In the last few years, Mark and I have discovered that it does us a lot of good to have a show we can watch together, preferably on Netflix, so it works into our schedules. We watched the first three seasons of Dexter, the first two of Breaking Bad, and made a go at Battlestar Galactica, which we both kinda hated. Then Mark had an idea that I thought wouldn't work, but has been awesome: go back to something that he saw years ago and liked, but barely remembered, which I hadn't ever seen. Something legendary. Something epic. Something so painfully early 90s at moments that I have to pause it to laugh. The X-Files. The show ran from 1993-2002, so there are LOTS of episodes to get through, and though some of them are ridiculously cheesy, others are actually quite good. Though it doesn't move me the way Buffy does, I can easily see how people were obsessed with it.

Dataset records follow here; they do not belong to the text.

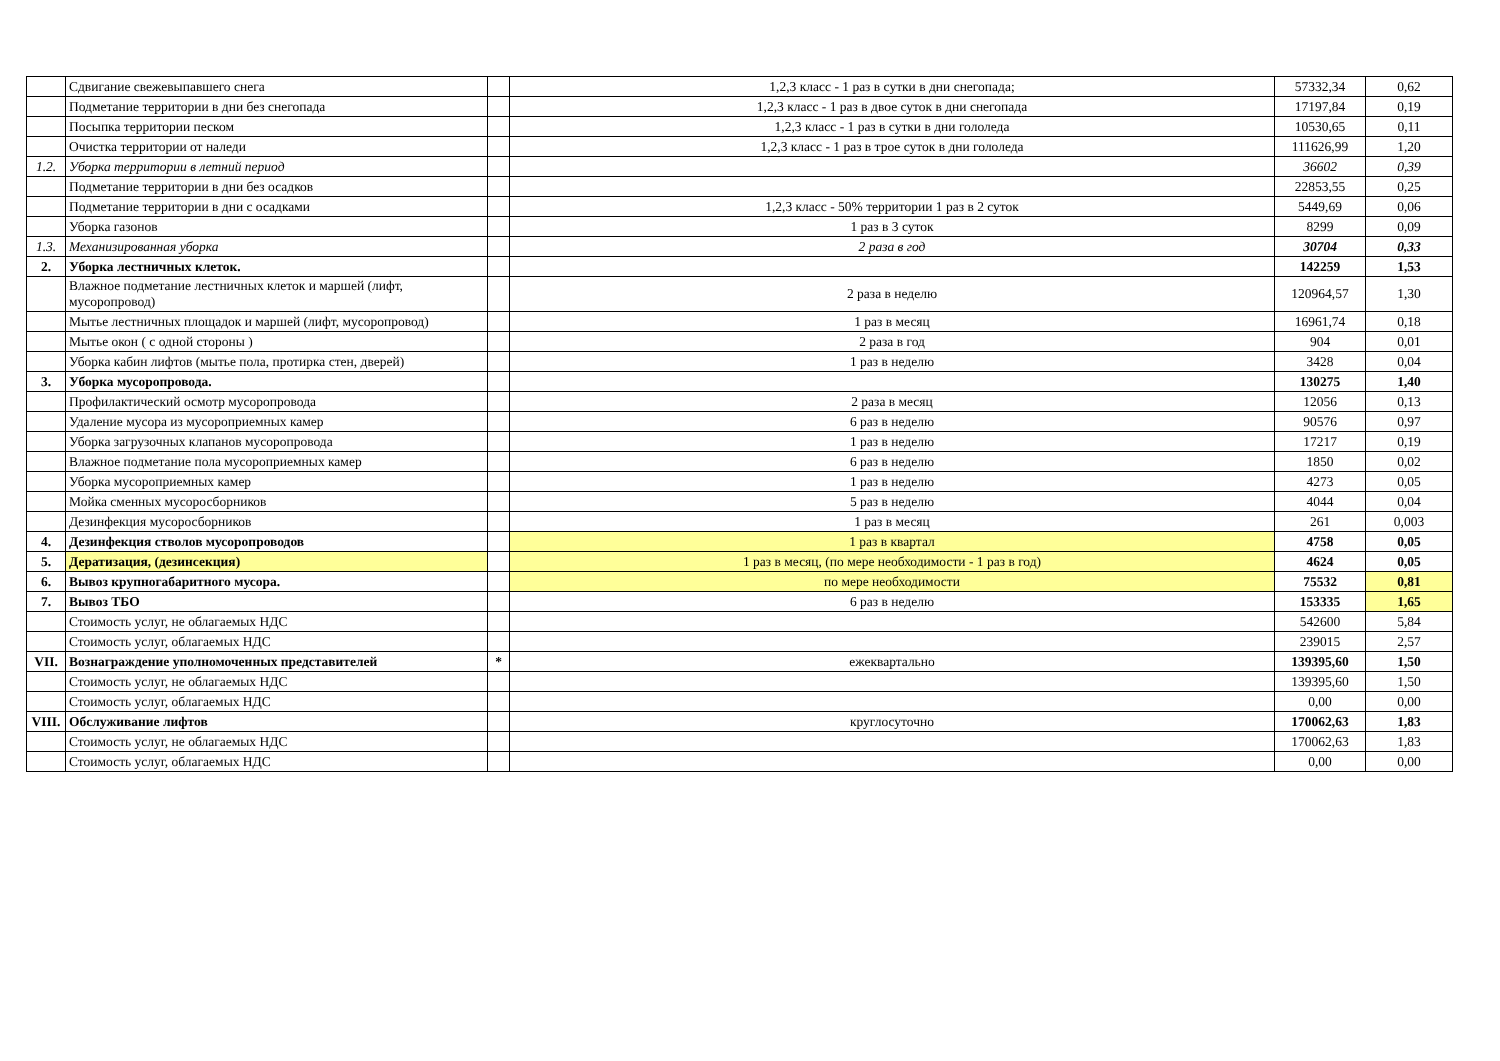| | Сдвигание свежевыпавшего снега | | 1,2,3 класс - 1 раз в сутки в дни снегопада; | 57332,34 | 0,62 |
| | Подметание территории в дни без снегопада | | 1,2,3 класс - 1 раз в двое суток в дни снегопада | 17197,84 | 0,19 |
| | Посыпка территории песком | | 1,2,3 класс - 1 раз в сутки в дни гололеда | 10530,65 | 0,11 |
| | Очистка территории от наледи | | 1,2,3 класс - 1 раз в трое суток в дни гололеда | 111626,99 | 1,20 |
| 1.2. | Уборка территории в летний период | | | 36602 | 0,39 |
| | Подметание территории в дни без осадков | | | 22853,55 | 0,25 |
| | Подметание территории в дни с осадками | | 1,2,3 класс - 50% территории 1 раз в 2 суток | 5449,69 | 0,06 |
| | Уборка газонов | | 1 раз в 3 суток | 8299 | 0,09 |
| 1.3. | Механизированная уборка | | 2 раза в год | 30704 | 0,33 |
| 2. | Уборка лестничных клеток. | | | 142259 | 1,53 |
| | Влажное подметание лестничных клеток и маршей (лифт, мусоропровод) | | 2 раза в неделю | 120964,57 | 1,30 |
| | Мытье лестничных площадок и маршей (лифт, мусоропровод) | | 1 раз в месяц | 16961,74 | 0,18 |
| | Мытье окон ( с одной стороны ) | | 2 раза в год | 904 | 0,01 |
| | Уборка кабин лифтов (мытье пола, протирка стен, дверей) | | 1 раз в неделю | 3428 | 0,04 |
| 3. | Уборка мусоропровода. | | | 130275 | 1,40 |
| | Профилактический осмотр мусоропровода | | 2 раза в месяц | 12056 | 0,13 |
| | Удаление мусора из мусороприемных камер | | 6 раз в неделю | 90576 | 0,97 |
| | Уборка загрузочных клапанов мусоропровода | | 1 раз в неделю | 17217 | 0,19 |
| | Влажное подметание пола мусороприемных камер | | 6 раз в неделю | 1850 | 0,02 |
| | Уборка мусороприемных камер | | 1 раз в неделю | 4273 | 0,05 |
| | Мойка сменных мусоросборников | | 5 раз в неделю | 4044 | 0,04 |
| | Дезинфекция мусоросборников | | 1 раз в месяц | 261 | 0,003 |
| 4. | Дезинфекция стволов мусоропроводов | | 1 раз в квартал | 4758 | 0,05 |
| 5. | Дератизация, (дезинсекция) | | 1 раз в месяц, (по мере необходимости - 1 раз в год) | 4624 | 0,05 |
| 6. | Вывоз крупногабаритного мусора. | | по мере необходимости | 75532 | 0,81 |
| 7. | Вывоз ТБО | | 6 раз в неделю | 153335 | 1,65 |
| | Стоимость услуг, не облагаемых НДС | | | 542600 | 5,84 |
| | Стоимость услуг, облагаемых НДС | | | 239015 | 2,57 |
| VII. | Вознаграждение уполномоченных представителей | * | ежеквартально | 139395,60 | 1,50 |
| | Стоимость услуг, не облагаемых НДС | | | 139395,60 | 1,50 |
| | Стоимость услуг, облагаемых НДС | | | 0,00 | 0,00 |
| VIII. | Обслуживание лифтов | | круглосуточно | 170062,63 | 1,83 |
| | Стоимость услуг, не облагаемых НДС | | | 170062,63 | 1,83 |
| | Стоимость услуг, облагаемых НДС | | | 0,00 | 0,00 |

Aside from having a show to watch with Mark, I like to have something I'm watching on my own. I'll watch just about anything, but there are two shows I have watched recently, one that is still on and one that was sadly cut short after only three seasons, that I think are fantastic. The one with the untimely cancellation is Saving Grace, which is a beautiful show that does a fantastic job with hard topics (it's almost like a grown up Joan of Arcadia, another show I loved) and stars Holly Hunter in what I think is the best role she's ever played.The one that is still on is one I've discussed here before: Sons of Anarchy. The show's fourth season is set to start in September, which gives you plenty of time to catch up on seasons 1-3 and start watching in real-time. It's worth it. I didn't think I'd like it, and only started watching it because there was something else we were watching on FX (the last season of The Shield, maybe?) that was littered with previews for the beginning of season 2 and Katy Segal looked like she might be interesting. After my first episode (the season 2 opener), I was in love. I got season 1 on DVD and set the DVR. The show has gotten into my head, for reasons I can't explain, like nothing else short of Buffy.
So there you have it. It turned out to be more a history than a defense, but this is what I think of when someone asks me why I waste my time watching TV. For the stories. These are some amazing stories.
What are your favorite shows? What didn't I mention that I should have?